The Whisper Subtitle Generator skill combines OpenAI Whisper speech recognition with professional subtitle formatting to produce broadcast-ready caption files. It supports both the Whisper API and local whisper.cpp inference for flexible deployment options.

How it works

What this skill actually does

The skill processes audio through the Whisper API transcriptions endpoint with word-level timestamp granularity, enabling precise subtitle synchronization. It formats output into industry-standard formats: SRT (SubRip) for universal compatibility, WebVTT for HTML5 video players with CSS styling support, and ASS (Advanced SubStation Alpha) for complex typographical layouts. Line-breaking algorithms respect maximum characters-per-line and reading-speed constraints (typically 20 characters per second) to ensure viewer comfort.

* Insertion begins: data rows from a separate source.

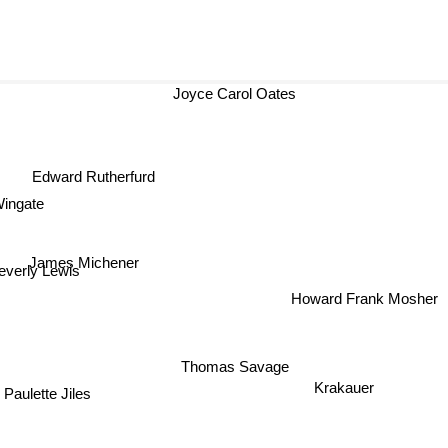
Joyce Carol Oates
Edward Rutherfurd
ingate
James Michener
everly Lewis
Howard Frank Mosher
Thomas Savage
Krakauer
Paulette Jiles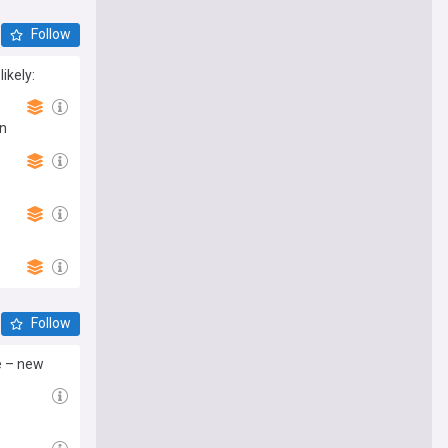
Follow
ikely:
in
Follow
te – new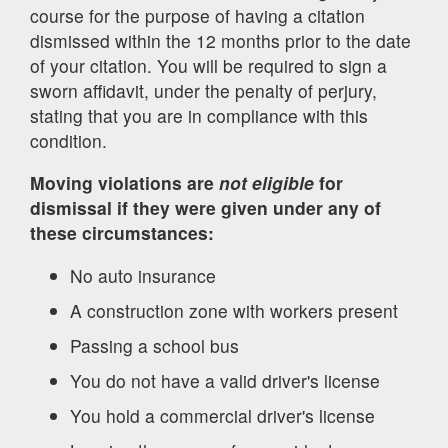
course for the purpose of having a citation
dismissed within the 12 months prior to the date
of your citation. You will be required to sign a
sworn affidavit, under the penalty of perjury,
stating that you are in compliance with this
condition.
Moving violations are
not eligible
for
dismissal if they were given under any of
these circumstances:
No auto insurance
A construction zone with workers present
Passing a school bus
You do not have a valid driver's license
You hold a commercial driver's license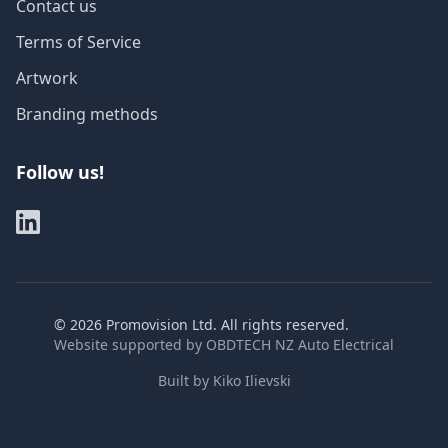
Contact us
Terms of Service
Artwork
Branding methods
Follow us!
©
2026
Promovision Ltd. All rights reserved.
Website supported by
OBDTECH NZ Auto Electrical
Built by
Kiko Ilievski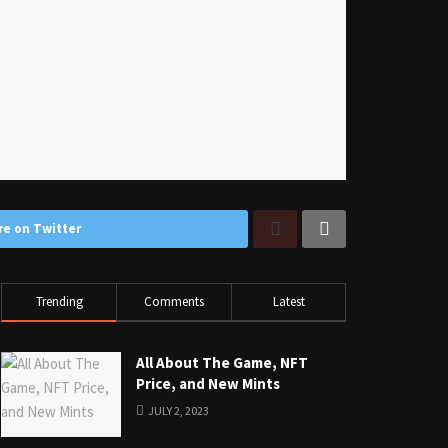
re on Twitter
Trending
Comments
Latest
All About The Game, NFT
Price, and New Mints
JULY 2, 2023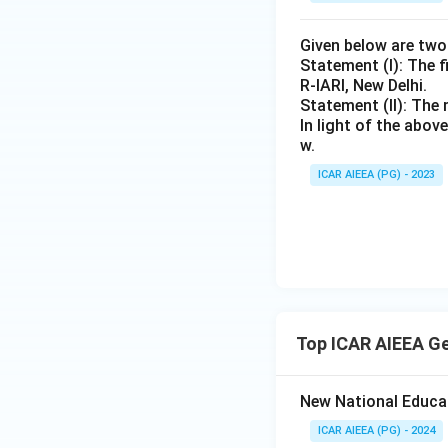
Given below are tw
Statement (I): The f
R-IARI, New Delhi.
Statement (II): The 
In light of the abo
w.
ICAR AIEEA (PG) - 2023
Top ICAR AIEEA G
New National Educa
ICAR AIEEA (PG) - 2024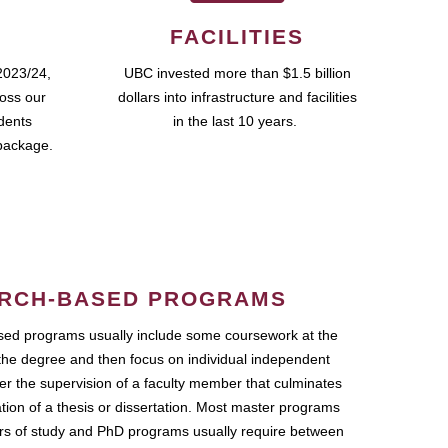
FACILITIES
2023/24,
UBC invested more than $1.5 billion
ross our
dollars into infrastructure and facilities
udents
in the last 10 years.
package.
RCH-BASED PROGRAMS
ed programs usually include some coursework at the
the degree and then focus on individual independent
r the supervision of a faculty member that culminates
ation of a thesis or dissertation. Most master programs
ars of study and PhD programs usually require between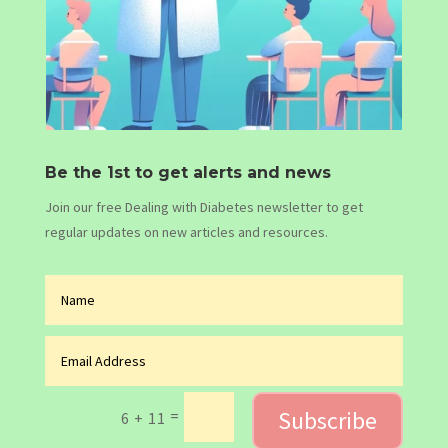
Be the 1st to get alerts and news
Join our free Dealing with Diabetes newsletter to get
regular updates on new articles and resources.
Subscribe
=
6 + 11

Speaker diarization integrates with pyannote.audio to identify and label different speakers, creating color-coded or prefixed subtitle tracks for multi-speaker content like interviews and panel discussions. The skill handles pre-processing through pydub for audio segmentation and format normalization before transcription. Post-processing includes punctuation restoration, profanity filtering via custom word lists, and translation through the Whisper translation endpoint. Batch processing supports entire video libraries with progress tracking and error recovery for interrupted jobs.